Source records
# # #

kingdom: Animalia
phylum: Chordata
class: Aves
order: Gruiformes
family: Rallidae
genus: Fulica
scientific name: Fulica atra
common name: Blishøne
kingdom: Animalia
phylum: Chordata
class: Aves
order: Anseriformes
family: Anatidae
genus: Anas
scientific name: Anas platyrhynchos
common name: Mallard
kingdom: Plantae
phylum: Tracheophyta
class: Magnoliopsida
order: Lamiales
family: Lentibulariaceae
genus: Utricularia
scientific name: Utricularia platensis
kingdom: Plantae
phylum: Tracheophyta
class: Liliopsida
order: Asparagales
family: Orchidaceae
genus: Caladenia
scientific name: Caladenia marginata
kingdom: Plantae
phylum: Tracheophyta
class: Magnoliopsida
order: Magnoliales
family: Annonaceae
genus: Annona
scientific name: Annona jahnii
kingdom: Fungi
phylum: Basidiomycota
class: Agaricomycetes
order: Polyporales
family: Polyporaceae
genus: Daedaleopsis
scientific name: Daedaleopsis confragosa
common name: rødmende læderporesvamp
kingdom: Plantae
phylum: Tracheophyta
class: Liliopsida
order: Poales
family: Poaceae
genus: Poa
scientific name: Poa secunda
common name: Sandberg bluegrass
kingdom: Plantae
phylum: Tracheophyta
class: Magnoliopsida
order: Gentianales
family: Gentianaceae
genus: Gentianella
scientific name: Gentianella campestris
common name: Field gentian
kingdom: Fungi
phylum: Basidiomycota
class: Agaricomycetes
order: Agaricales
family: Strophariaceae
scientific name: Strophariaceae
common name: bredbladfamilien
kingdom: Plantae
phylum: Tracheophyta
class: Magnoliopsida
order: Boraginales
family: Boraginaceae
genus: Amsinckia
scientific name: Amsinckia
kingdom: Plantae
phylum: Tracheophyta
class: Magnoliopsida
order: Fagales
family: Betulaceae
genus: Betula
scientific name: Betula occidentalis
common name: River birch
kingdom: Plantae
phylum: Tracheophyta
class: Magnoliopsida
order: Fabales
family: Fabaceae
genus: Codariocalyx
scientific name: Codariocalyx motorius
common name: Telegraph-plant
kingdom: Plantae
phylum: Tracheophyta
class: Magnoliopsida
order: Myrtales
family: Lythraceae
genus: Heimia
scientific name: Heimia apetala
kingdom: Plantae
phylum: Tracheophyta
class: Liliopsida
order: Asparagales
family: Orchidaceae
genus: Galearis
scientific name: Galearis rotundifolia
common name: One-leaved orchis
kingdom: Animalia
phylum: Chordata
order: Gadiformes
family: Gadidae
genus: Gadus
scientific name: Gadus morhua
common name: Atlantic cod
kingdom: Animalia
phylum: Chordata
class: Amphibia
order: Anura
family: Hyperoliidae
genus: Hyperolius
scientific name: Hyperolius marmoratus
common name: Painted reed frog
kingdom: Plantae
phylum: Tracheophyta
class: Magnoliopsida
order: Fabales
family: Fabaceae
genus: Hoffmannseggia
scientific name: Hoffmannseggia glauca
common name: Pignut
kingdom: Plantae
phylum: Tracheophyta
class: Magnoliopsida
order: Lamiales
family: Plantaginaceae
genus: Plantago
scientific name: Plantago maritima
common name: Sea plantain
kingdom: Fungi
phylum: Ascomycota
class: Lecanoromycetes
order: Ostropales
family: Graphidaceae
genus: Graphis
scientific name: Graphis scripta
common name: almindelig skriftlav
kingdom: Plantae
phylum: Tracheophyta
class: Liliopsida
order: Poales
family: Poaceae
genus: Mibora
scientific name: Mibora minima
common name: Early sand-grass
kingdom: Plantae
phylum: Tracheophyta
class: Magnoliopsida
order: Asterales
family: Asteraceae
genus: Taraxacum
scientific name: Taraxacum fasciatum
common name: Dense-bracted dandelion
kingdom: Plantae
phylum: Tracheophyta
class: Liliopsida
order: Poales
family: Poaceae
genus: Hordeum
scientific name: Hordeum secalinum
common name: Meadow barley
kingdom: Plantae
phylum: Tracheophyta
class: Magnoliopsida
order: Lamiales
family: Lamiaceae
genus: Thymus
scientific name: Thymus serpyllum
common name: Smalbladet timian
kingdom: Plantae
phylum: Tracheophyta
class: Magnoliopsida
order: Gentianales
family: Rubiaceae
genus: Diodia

# # #

▸ **Task requirements**:
Recast the records above as a JSON list of strings, with one string for each line and no entries for blank lines.

▸ **Final result**:
[
  "kingdom: Animalia",
  "phylum: Chordata",
  "class: Aves",
  "order: Gruiformes",
  "family: Rallidae",
  "genus: Fulica",
  "scientific name: Fulica atra",
  "common name: Blishøne",
  "kingdom: Animalia",
  "phylum: Chordata",
  "class: Aves",
  "order: Anseriformes",
  "family: Anatidae",
  "genus: Anas",
  "scientific name: Anas platyrhynchos",
  "common name: Mallard",
  "kingdom: Plantae",
  "phylum: Tracheophyta",
  "class: Magnoliopsida",
  "order: Lamiales",
  "family: Lentibulariaceae",
  "genus: Utricularia",
  "scientific name: Utricularia platensis",
  "kingdom: Plantae",
  "phylum: Tracheophyta",
  "class: Liliopsida",
  "order: Asparagales",
  "family: Orchidaceae",
  "genus: Caladenia",
  "scientific name: Caladenia marginata",
  "kingdom: Plantae",
  "phylum: Tracheophyta",
  "class: Magnoliopsida",
  "order: Magnoliales",
  "family: Annonaceae",
  "genus: Annona",
  "scientific name: Annona jahnii",
  "kingdom: Fungi",
  "phylum: Basidiomycota",
  "class: Agaricomycetes",
  "order: Polyporales",
  "family: Polyporaceae",
  "genus: Daedaleopsis",
  "scientific name: Daedaleopsis confragosa",
  "common name: rødmende læderporesvamp",
  "kingdom: Plantae",
  "phylum: Tracheophyta",
  "class: Liliopsida",
  "order: Poales",
  "family: Poaceae",
  "genus: Poa",
  "scientific name: Poa secunda",
  "common name: Sandberg bluegrass",
  "kingdom: Plantae",
  "phylum: Tracheophyta",
  "class: Magnoliopsida",
  "order: Gentianales",
  "family: Gentianaceae",
  "genus: Gentianella",
  "scientific name: Gentianella campestris",
  "common name: Field gentian",
  "kingdom: Fungi",
  "phylum: Basidiomycota",
  "class: Agaricomycetes",
  "order: Agaricales",
  "family: Strophariaceae",
  "scientific name: Strophariaceae",
  "common name: bredbladfamilien",
  "kingdom: Plantae",
  "phylum: Tracheophyta",
  "class: Magnoliopsida",
  "order: Boraginales",
  "family: Boraginaceae",
  "genus: Amsinckia",
  "scientific name: Amsinckia",
  "kingdom: Plantae",
  "phylum: Tracheophyta",
  "class: Magnoliopsida",
  "order: Fagales",
  "family: Betulaceae",
  "genus: Betula",
  "scientific name: Betula occidentalis",
  "common name: River birch",
  "kingdom: Plantae",
  "phylum: Tracheophyta",
  "class: Magnoliopsida",
  "order: Fabales",
  "family: Fabaceae",
  "genus: Codariocalyx",
  "scientific name: Codariocalyx motorius",
  "common name: Telegraph-plant",
  "kingdom: Plantae",
  "phylum: Tracheophyta",
  "class: Magnoliopsida",
  "order: Myrtales",
  "family: Lythraceae",
  "genus: Heimia",
  "scientific name: Heimia apetala",
  "kingdom: Plantae",
  "phylum: Tracheophyta",
  "class: Liliopsida",
  "order: Asparagales",
  "family: Orchidaceae",
  "genus: Galearis",
  "scientific name: Galearis rotundifolia",
  "common name: One-leaved orchis",
  "kingdom: Animalia",
  "phylum: Chordata",
  "order: Gadiformes",
  "family: Gadidae",
  "genus: Gadus",
  "scientific name: Gadus morhua",
  "common name: Atlantic cod",
  "kingdom: Animalia",
  "phylum: Chordata",
  "class: Amphibia",
  "order: Anura",
  "family: Hyperoliidae",
  "genus: Hyperolius",
  "scientific name: Hyperolius marmoratus",
  "common name: Painted reed frog",
  "kingdom: Plantae",
  "phylum: Tracheophyta",
  "class: Magnoliopsida",
  "order: Fabales",
  "family: Fabaceae",
  "genus: Hoffmannseggia",
  "scientific name: Hoffmannseggia glauca",
  "common name: Pignut",
  "kingdom: Plantae",
  "phylum: Tracheophyta",
  "class: Magnoliopsida",
  "order: Lamiales",
  "family: Plantaginaceae",
  "genus: Plantago",
  "scientific name: Plantago maritima",
  "common name: Sea plantain",
  "kingdom: Fungi",
  "phylum: Ascomycota",
  "class: Lecanoromycetes",
  "order: Ostropales",
  "family: Graphidaceae",
  "genus: Graphis",
  "scientific name: Graphis scripta",
  "common name: almindelig skriftlav",
  "kingdom: Plantae",
  "phylum: Tracheophyta",
  "class: Liliopsida",
  "order: Poales",
  "family: Poaceae",
  "genus: Mibora",
  "scientific name: Mibora minima",
  "common name: Early sand-grass",
  "kingdom: Plantae",
  "phylum: Tracheophyta",
  "class: Magnoliopsida",
  "order: Asterales",
  "family: Asteraceae",
  "genus: Taraxacum",
  "scientific name: Taraxacum fasciatum",
  "common name: Dense-bracted dandelion",
  "kingdom: Plantae",
  "phylum: Tracheophyta",
  "class: Liliopsida",
  "order: Poales",
  "family: Poaceae",
  "genus: Hordeum",
  "scientific name: Hordeum secalinum",
  "common name: Meadow barley",
  "kingdom: Plantae",
  "phylum: Tracheophyta",
  "class: Magnoliopsida",
  "order: Lamiales",
  "family: Lamiaceae",
  "genus: Thymus",
  "scientific name: Thymus serpyllum",
  "common name: Smalbladet timian",
  "kingdom: Plantae",
  "phylum: Tracheophyta",
  "class: Magnoliopsida",
  "order: Gentianales",
  "family: Rubiaceae",
  "genus: Diodia"
]